Step 2: Create misspellings of these words

We wanted to test slightly misspelled versions of every word in the English language so, to start, we wrote a script that produced three misspellings of each one: one where last character was replaced with the character to the left of it on the keyboard, one where the last character was replaced with the character to the right of it on the keyboard, and a third one where the last character was replaced with a “q”. Because modern spellcheck systems know about keyboard layout, these adjacent-character misspellings should be the low-hanging fruit of corrections.

For instance, “gopher” would become “gophet,” “gophee,” and “gopheq”.

Step 3: Run these misspelled words through an iOS API spellchecker program.

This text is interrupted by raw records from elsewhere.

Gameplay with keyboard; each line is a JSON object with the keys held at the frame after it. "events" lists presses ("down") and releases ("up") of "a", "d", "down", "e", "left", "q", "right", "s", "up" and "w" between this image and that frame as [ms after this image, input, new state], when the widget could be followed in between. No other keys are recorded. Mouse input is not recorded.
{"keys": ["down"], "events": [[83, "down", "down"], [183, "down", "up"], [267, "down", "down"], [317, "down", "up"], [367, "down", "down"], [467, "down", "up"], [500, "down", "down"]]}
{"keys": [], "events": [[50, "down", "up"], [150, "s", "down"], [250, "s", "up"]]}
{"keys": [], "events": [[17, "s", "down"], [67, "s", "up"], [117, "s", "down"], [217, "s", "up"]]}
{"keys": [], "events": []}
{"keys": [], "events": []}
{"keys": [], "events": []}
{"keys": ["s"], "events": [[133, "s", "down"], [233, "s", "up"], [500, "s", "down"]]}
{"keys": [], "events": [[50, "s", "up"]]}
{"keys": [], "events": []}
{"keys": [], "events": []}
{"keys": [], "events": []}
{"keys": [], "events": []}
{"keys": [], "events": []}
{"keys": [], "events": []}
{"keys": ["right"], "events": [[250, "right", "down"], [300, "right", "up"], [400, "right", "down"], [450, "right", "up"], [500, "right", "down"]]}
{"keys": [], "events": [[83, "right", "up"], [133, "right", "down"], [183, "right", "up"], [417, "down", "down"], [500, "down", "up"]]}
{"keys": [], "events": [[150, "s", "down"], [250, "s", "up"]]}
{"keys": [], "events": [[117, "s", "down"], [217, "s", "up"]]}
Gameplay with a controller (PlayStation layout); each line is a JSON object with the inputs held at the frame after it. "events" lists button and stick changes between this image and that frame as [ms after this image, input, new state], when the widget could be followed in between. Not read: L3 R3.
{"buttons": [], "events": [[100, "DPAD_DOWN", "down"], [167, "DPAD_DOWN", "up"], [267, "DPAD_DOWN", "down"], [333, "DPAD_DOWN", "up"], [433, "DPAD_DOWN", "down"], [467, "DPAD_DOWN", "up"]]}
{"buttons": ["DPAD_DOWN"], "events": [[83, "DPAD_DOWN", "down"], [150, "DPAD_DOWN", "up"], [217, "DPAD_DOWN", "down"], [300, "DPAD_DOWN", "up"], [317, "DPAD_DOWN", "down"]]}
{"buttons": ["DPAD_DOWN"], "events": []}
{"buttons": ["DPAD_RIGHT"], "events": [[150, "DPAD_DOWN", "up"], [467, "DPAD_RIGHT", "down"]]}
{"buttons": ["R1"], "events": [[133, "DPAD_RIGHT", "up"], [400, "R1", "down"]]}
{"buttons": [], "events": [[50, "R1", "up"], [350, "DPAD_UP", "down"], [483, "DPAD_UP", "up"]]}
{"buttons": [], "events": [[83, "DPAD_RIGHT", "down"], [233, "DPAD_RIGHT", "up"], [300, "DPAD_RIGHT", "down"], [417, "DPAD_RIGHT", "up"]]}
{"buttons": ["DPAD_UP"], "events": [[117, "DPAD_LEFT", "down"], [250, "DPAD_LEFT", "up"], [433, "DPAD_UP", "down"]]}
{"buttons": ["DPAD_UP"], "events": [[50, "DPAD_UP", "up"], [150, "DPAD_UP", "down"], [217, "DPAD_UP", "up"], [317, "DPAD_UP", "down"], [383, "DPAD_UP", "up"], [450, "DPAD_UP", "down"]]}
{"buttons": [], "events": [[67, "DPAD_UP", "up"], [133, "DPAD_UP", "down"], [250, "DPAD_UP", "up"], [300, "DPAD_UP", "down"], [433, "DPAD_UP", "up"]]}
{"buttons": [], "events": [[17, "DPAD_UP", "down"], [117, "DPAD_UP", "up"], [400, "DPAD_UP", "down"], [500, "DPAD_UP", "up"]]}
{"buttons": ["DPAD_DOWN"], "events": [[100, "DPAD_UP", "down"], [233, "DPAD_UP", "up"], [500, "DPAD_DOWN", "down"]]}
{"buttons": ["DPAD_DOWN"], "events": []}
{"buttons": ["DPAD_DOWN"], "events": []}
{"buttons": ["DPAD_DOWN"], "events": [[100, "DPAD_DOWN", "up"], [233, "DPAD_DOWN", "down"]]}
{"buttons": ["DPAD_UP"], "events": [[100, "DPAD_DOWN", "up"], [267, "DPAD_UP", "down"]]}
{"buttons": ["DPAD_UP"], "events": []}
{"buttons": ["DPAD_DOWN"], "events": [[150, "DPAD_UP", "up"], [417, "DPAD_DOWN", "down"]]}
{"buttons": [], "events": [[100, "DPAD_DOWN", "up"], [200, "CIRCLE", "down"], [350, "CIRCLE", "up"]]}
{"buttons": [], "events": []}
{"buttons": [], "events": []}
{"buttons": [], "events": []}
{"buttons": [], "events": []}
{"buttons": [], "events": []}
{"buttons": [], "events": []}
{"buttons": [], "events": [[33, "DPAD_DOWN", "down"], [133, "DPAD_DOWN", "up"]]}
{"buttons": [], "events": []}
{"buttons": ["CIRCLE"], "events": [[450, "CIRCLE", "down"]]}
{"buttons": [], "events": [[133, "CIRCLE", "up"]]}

Apple doesn’t have a “spellcheck program” but for iOS developers, it has an API with a function that will take in a misspelled word and return a list of suggested words in the order of how likely it thinks each suggestion is. In Xcode, the program you use to write iPhone and iPad Apps, you can use a function under the UITextChecker class, called “guessesForWordRange” which will do just that. Before testing each word, however, we ran the non-misspelled word through a function in this class called “rangeOfMisspelledWordInString” which will tell you whether the word in question exists in the iOS dictionary. This meant that we weeded out words that were in our Wordnet and Mac dictionary lists but that iOS wasn’t aware of. In other words, we only tested words that if you spelled them correctly on an iOS device, they wouldn’t get the red underline. For all of our tests we used the then-most up-to-date version of Xcode, 4.6.2, and ran the most up-to-date version of the iOS 6 Simulator.

We also tested whether the misspelled word was in the dictionary and to make sure our misspelled word wasn’t also a real word. For example, “tab” has a right-adjacency misspelling of “tan” which is also a word. In that case, the script fell back to the “q”-misspelling. So if it was testing “tan” as a mispelling for “tab” it would see that “tab” is a real world and throw “taq” at it as the misspelling. Obviously, “taq” is a harder misspelling of “tab” to correct, but we also gave it “tav”, its left adjacency misspelling. If it got either of these right we would count “tab” as a word that it can accurately correct. Later on we did many more misspelling combinations as our list got smaller to be sure we gave the spellchecker many chances to correct what should be easy corrections.

Step 4: Analyze results

If a word was accurately corrected at least once, we marked it as properly recognized by iOS. This process narrowed our list down from about 250,000 to roughly 20,000 words. There was one big problem though: the iOS spellcheck didn’t accurately correct some words that real iPhones were able to correct. For instance, the API wouldn’t correct “aruguls” to “arugula,” for some reason. Our questions to Apple on this went unanswered; if anyone has any suggestion as to why the two systems are different, please let us know.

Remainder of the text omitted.